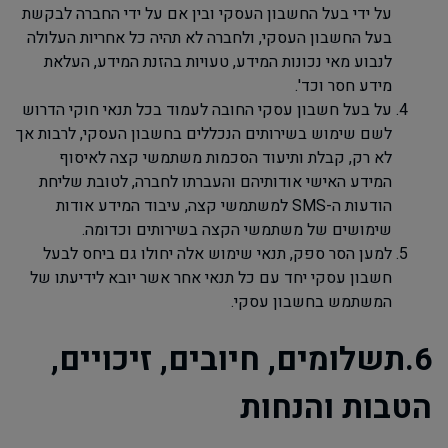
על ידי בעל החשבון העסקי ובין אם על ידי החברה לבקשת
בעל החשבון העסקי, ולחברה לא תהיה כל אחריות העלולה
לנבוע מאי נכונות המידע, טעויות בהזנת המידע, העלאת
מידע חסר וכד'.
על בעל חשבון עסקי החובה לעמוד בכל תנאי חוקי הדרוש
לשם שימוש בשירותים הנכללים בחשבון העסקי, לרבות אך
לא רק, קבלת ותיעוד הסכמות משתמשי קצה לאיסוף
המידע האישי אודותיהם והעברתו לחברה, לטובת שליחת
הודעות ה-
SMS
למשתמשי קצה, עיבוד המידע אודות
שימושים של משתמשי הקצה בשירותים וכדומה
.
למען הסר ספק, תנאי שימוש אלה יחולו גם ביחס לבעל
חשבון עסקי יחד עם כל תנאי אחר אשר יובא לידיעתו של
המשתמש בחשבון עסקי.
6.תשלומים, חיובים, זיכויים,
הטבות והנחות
---
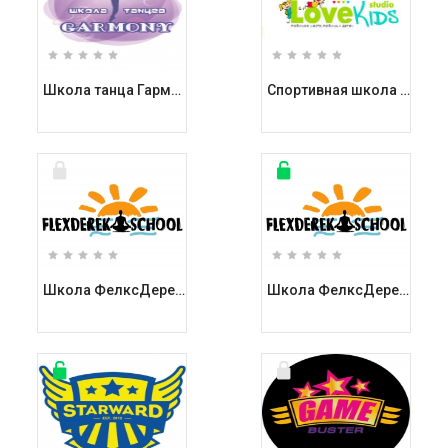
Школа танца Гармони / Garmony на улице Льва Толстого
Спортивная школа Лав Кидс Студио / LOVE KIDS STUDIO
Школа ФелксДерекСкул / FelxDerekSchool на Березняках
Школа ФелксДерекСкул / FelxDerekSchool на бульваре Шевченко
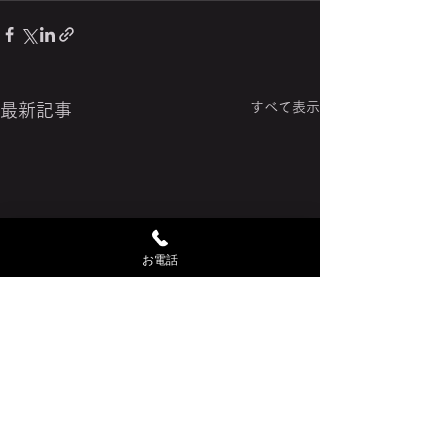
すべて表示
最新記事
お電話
---
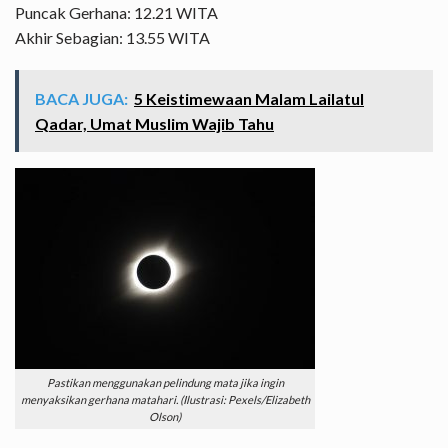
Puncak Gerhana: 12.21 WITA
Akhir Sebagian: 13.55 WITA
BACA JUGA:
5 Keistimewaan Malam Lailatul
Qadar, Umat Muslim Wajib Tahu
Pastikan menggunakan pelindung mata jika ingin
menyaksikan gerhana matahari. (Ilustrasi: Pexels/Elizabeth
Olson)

- [Prompt]:
Of the entries above, repeat exactly the lines between the line with "על ידי בעל החשבון" and the line with "הטבות והנחות", inclusive, and no others.

- [Exercise result]:
על ידי בעל החשבון העסקי ובין אם על ידי החברה לבקשת
בעל החשבון העסקי, ולחברה לא תהיה כל אחריות העלולה
לנבוע מאי נכונות המידע, טעויות בהזנת המידע, העלאת
מידע חסר וכד'.
על בעל חשבון עסקי החובה לעמוד בכל תנאי חוקי הדרוש
לשם שימוש בשירותים הנכללים בחשבון העסקי, לרבות אך
לא רק, קבלת ותיעוד הסכמות משתמשי קצה לאיסוף
המידע האישי אודותיהם והעברתו לחברה, לטובת שליחת
הודעות ה-
SMS
למשתמשי קצה, עיבוד המידע אודות
שימושים של משתמשי הקצה בשירותים וכדומה
.
למען הסר ספק, תנאי שימוש אלה יחולו גם ביחס לבעל
חשבון עסקי יחד עם כל תנאי אחר אשר יובא לידיעתו של
המשתמש בחשבון עסקי.
6.תשלומים, חיובים, זיכויים,
הטבות והנחות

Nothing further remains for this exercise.